§ **WORK REQUEST 1**
Translate this sentence from the notebook excerpt into Spanish: "Then train various classifiers, such as a Random Forest classifier, an Extra-Trees classifier, and an SVM."

§ **SELECTED EXTRACT**
#### 8) Load the MNIST data, and split it into a training set, a validation set, and a test set ( 50,000  for training, 10,000 for validation, and 10,000 for testing). Then train various classifiers, such as a Random Forest classifier, an Extra-Trees classifier, and an SVM. Next, try to combine them into an ensemble that outperforms them all on the validation set, using a soft or hard voting classifier. Once you have found one, try it on the test set. How much better does it perform compared to the individual classifiers?

In [1]:
import numpy as np
from sklearn.datasets import fetch_openml
from sklearn.model_selection import train_test_split
from sklearn.ensemble import RandomForestClassifier, ExtraTreesClassifier, VotingClassifier
from sklearn.svm import LinearSVC
from sklearn.metrics import accuracy_score

In [2]:
# Loading Data
mnist = fetch_openml("mnist_784", version=1)
X,y = mnist["data"], mnist["target"]
y = y.astype(np.uint8)

# Splitting training, validation and test sets
X_tr_val, X_test, y_tr_val, y_test = train_test_split(X, y, test_size= 10000, random_state=42)
X_train, X_val, y_train, y_val = train_test_split(X_tr_val, y_tr_val, test_size=10000, random_state=42)

In [3]:
# Training classifiers
# Random Forest
rnd_clf = RandomForestClassifier(n_estimators=100, random_state=42)
rnd_clf.fit(X_train, y_train)

§ **RECORDS SHOWN**

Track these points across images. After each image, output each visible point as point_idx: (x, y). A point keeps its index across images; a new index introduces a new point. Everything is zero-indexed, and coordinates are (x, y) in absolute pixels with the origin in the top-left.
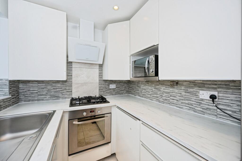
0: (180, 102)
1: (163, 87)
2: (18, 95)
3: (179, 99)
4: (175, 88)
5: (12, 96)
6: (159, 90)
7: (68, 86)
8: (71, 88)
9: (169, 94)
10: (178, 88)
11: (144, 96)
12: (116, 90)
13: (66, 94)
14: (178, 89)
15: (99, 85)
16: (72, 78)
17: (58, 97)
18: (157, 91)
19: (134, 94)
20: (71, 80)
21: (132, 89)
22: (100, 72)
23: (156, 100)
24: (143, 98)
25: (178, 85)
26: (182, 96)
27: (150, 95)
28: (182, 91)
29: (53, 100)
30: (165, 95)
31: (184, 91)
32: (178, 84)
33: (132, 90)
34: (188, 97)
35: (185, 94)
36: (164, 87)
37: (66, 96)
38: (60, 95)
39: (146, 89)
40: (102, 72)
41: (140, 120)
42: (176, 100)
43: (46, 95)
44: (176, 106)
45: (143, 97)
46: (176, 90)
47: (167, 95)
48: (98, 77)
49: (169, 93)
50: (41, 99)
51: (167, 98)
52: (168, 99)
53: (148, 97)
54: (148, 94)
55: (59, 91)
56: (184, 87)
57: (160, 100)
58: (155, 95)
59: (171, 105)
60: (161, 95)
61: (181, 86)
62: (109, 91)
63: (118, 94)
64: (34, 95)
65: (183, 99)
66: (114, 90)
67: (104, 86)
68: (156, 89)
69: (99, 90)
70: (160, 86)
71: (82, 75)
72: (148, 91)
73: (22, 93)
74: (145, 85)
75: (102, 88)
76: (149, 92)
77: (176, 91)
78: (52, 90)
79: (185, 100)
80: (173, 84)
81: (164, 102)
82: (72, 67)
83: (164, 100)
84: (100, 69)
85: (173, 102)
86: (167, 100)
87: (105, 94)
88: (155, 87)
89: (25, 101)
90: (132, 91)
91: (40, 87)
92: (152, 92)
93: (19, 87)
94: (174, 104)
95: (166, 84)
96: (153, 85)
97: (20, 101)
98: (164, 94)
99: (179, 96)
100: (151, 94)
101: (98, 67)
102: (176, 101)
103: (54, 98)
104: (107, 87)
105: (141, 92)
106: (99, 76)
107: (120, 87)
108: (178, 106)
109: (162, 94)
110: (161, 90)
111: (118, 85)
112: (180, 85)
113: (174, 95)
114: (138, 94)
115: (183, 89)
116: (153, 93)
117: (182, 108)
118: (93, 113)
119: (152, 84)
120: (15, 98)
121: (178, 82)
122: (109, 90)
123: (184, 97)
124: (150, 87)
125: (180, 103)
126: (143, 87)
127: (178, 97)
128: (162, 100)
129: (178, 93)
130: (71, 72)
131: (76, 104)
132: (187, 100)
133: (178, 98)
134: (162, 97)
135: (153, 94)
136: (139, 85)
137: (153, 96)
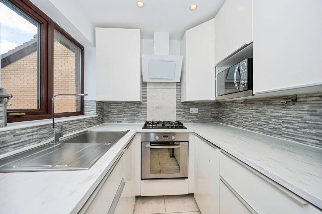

§ **WORK REQUEST 2**
Print the stretch of the records from their beginning through the line containing "22: (100, 72)" and leave out the pictures.

§ **ANSWER 1**
Luego, entrena varios clasificadores, como un clasificador Random Forest, un clasificador Extra-Trees y una SVM.

§ **ANSWER 2**
Track these points across images. After each image, output each visible point as point_idx: (x, y). A point keeps its index across images; a new index introduces a new point. Everything is zero-indexed, and coordinates are (x, y) in absolute pixels with the origin in the top-left.
0: (180, 102)
1: (163, 87)
2: (18, 95)
3: (179, 99)
4: (175, 88)
5: (12, 96)
6: (159, 90)
7: (68, 86)
8: (71, 88)
9: (169, 94)
10: (178, 88)
11: (144, 96)
12: (116, 90)
13: (66, 94)
14: (178, 89)
15: (99, 85)
16: (72, 78)
17: (58, 97)
18: (157, 91)
19: (134, 94)
20: (71, 80)
21: (132, 89)
22: (100, 72)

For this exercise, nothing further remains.